_Excerpt_:
═══
PDA

View Full Version : Important subpopulations for sampling


podonne
05-28-2010, 01:52 PM
Greetings,

Up until now I have always used a simple sampling technique: pick a certain number of entries from my database randomly. I think most people do this. However, a friend recently pointed out that this isn't the best way to do sampling, and suggested stratified sampling.

This involves identifying important subpopulations and making sure each is properly represented in the sample, which raises the question, what are the important sub-populations in a horse racing database? I have to keep the number rather small in order to be of use.

For instance, if track is an important subpopulation, I might ensure that the distribution of entries in my sample from each track is consistent with the distribution of tracks in my database, to avoid oversampling from a certain track and undersampling from another.

My guesses:
Surface (Dirt\Turf\Synth) (obvious)
Track level (major, minor)
Age
Claiming Price (if applicable)
Layoff\No Layoff?
First time starter\not first time starter

But I am open to suggestions. To put this question another way, if you had only 4-5 attributes on which to seperate entries, which are MOST important to predicting who will win?

Thanks,
podonne

Robert Goren
05-28-2010, 03:09 PM
Something that tends to get over looked in today's world of speed and pace rating is finish in the last race.

kenwoodall2
05-28-2010, 04:33 PM
Suspect the top M/L to be overworked- has to be proven to have enough energy left to win.

Overlay
05-28-2010, 04:44 PM
I would go with surface, distance categories, and age (mostly with respect to differentiating two-year-olds from three-year-olds and up, including the treatment of first-time starters in each of those age groups).

I would then let the internal subsets for those combinations address other factors such as condition, class (of horse or track), speed, pace, and connection-related data in order to separate out or rank the horses within each group.

podonne
05-28-2010, 05:31 PM
I would go with surface, distance categories, and age (mostly with respect to differentiating two-year-olds from three-year-olds and up, including the treatment of first-time starters in each of those age groups).
═══
_Dataset excerpts_:
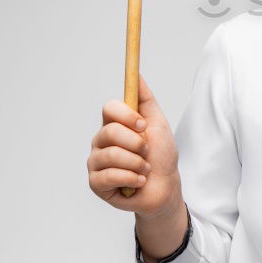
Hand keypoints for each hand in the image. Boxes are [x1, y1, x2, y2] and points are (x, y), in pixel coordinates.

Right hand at [87, 74, 182, 218]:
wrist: (165, 187)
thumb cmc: (161, 156)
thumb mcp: (158, 124)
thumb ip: (145, 99)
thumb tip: (137, 75)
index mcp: (114, 125)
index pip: (109, 108)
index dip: (126, 115)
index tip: (143, 125)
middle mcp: (101, 142)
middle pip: (109, 131)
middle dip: (136, 144)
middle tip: (146, 152)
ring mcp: (96, 162)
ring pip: (111, 155)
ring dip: (137, 163)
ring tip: (144, 169)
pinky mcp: (96, 184)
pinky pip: (109, 176)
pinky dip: (131, 179)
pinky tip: (138, 182)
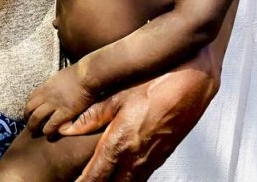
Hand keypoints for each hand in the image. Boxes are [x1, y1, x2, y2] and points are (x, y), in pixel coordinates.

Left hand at [25, 65, 95, 135]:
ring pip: (37, 117)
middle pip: (29, 108)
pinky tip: (48, 134)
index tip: (29, 113)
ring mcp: (54, 104)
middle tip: (29, 124)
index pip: (31, 98)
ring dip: (33, 126)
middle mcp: (46, 95)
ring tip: (34, 132)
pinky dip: (47, 130)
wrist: (87, 75)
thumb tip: (53, 87)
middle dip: (27, 117)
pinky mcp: (65, 112)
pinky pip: (52, 124)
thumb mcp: (59, 77)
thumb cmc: (77, 74)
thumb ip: (54, 84)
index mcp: (46, 86)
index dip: (28, 107)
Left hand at [60, 63, 217, 181]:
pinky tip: (121, 175)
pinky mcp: (162, 157)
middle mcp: (136, 158)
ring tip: (100, 178)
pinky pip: (142, 178)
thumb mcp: (117, 97)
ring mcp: (151, 160)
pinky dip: (129, 180)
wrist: (191, 84)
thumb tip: (66, 128)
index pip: (96, 175)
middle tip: (83, 181)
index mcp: (120, 143)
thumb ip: (90, 116)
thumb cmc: (154, 85)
═══
_Task prompt_:
In the forum thread on sampling, what technique did podonne's friend suggest? The rows are separate material and have no connection to the thread.

_Response to this exercise_:
Stratified sampling.